Born in November 1831 he was the youngest son of the late Mr John Campbell, Comptroller of H.M Customs, Greenock, and after serving a pupillage in the Locomotive Works of the Caledonian Railway Company, acted as an Assistant Locomotive Superintendent on that line from 1851 to 1858, being for part of that time Works Manager at St Rollox.

In 1858 he obtained the post of Locomotive Superintendent of the South-West Provinces Division of the East Indian Railway, and in 1865 he was appointed Locomotive Superintendent of the Whole Line. When Mr Campbell joined the EIR it was about 200 miles long and when he left, after 33 years' service, it was 2,000 miles in length. To high professional attainments he added great powers of organisation and control.
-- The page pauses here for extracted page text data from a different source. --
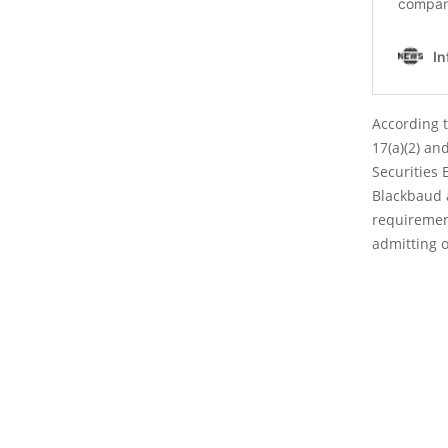
According t
17(a)(2) and
Securities 
Blackbaud a
requiremen
admitting o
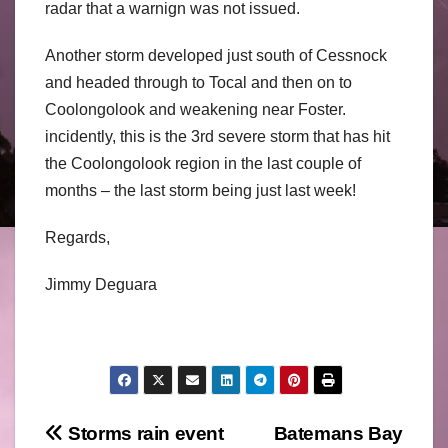
radar that a warnign was not issued.
Another storm developed just south of Cessnock
and headed through to Tocal and then on to
Coolongolook and weakening near Foster.
incidently, this is the 3rd severe storm that has hit
the Coolongolook region in the last couple of
months – the last storm being just last week!
Regards,
Jimmy Deguara
Post
Storms rain event
Batemans Bay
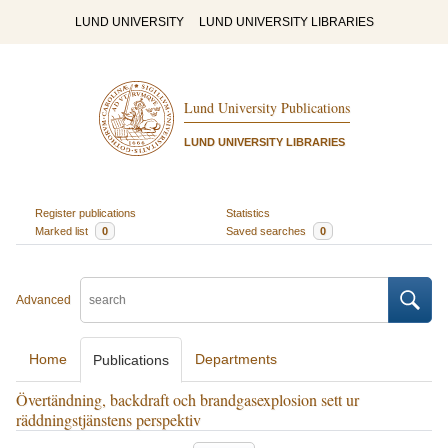
LUND UNIVERSITY
LUND UNIVERSITY LIBRARIES
Lund University Publications
LUND UNIVERSITY LIBRARIES
Register publications
Statistics
Marked list
0
Saved searches
0
Advanced
Home
Departments
Publications
Övertändning, backdraft och brandgasexplosion sett ur
räddningstjänstens perspektiv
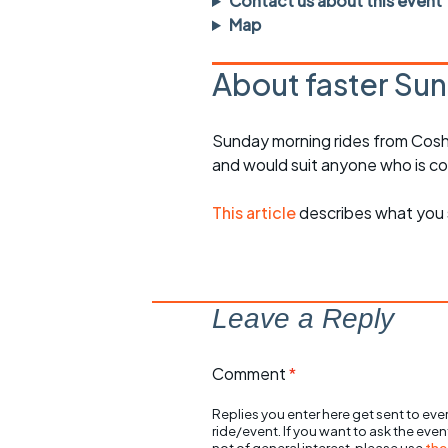
Contact us about this event
rides
sheet
Map
Evening pub rides
Clothing on a 
About faster Sun
Waterlooville CCC rides
Ride guidelin
Sunday morning rides from Cosh
Return to cycling rides
Club kit
and would suit anyone who is c
Club nights
Other ride
opportunitie
This article
describes what you 
Other events
Inclusive cycl
Leave a Reply
Comment
*
Replies you enter here get sent to ever
ride/event. If you want to ask the eve
not of general interest, please use
the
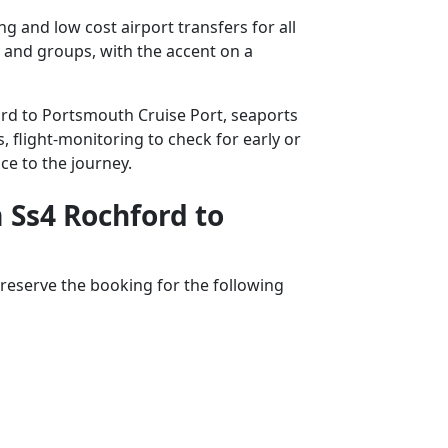
 and low cost airport transfers for all
s and groups, with the accent on a
ford to Portsmouth Cruise Port, seaports
, flight-monitoring to check for early or
ce to the journey.
m Ss4 Rochford to
reserve the booking for the following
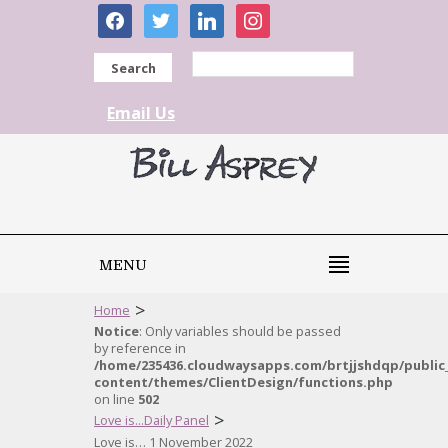
facebook
twitter
linkedin
instagram
Search
Email Us
MENU
>
Home
Notice
: Only variables should be passed
by reference in
/home/235436.cloudwaysapps.com/brtjjshdqp/public
content/themes/ClientDesign/functions.php
on line
502
>
Love is...Daily Panel
Love is… 1 November 2022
Though a thorough disciplinarian, he was beloved by all his subordinates, both European and native, in whose social and domestic welfare he took great interest. 

India owes to him a great debt for the training and introduction of natives as engine drivers, opening a new field of employment for natives and resulting in great economy in the working of all Indian Railways. In 1887 he was promoted to be the Agent of the Company in Calcutta, and in 1891 he retired and, returning to England, settled in Bedford, which he left only a year ago to reside in his native town of Greenock.

Mr Campbell was a strong supporter of the Volunteer Movement, and for many years was Colonel Commanding the EIR Volunteer Rifle Corps, over 1,000 strong. In 1883 he was created a Companion of the Order of the Indian Empire for his services and was also appointed by Lord Ripon to be an honorary aide-de-camp to the Viceroy.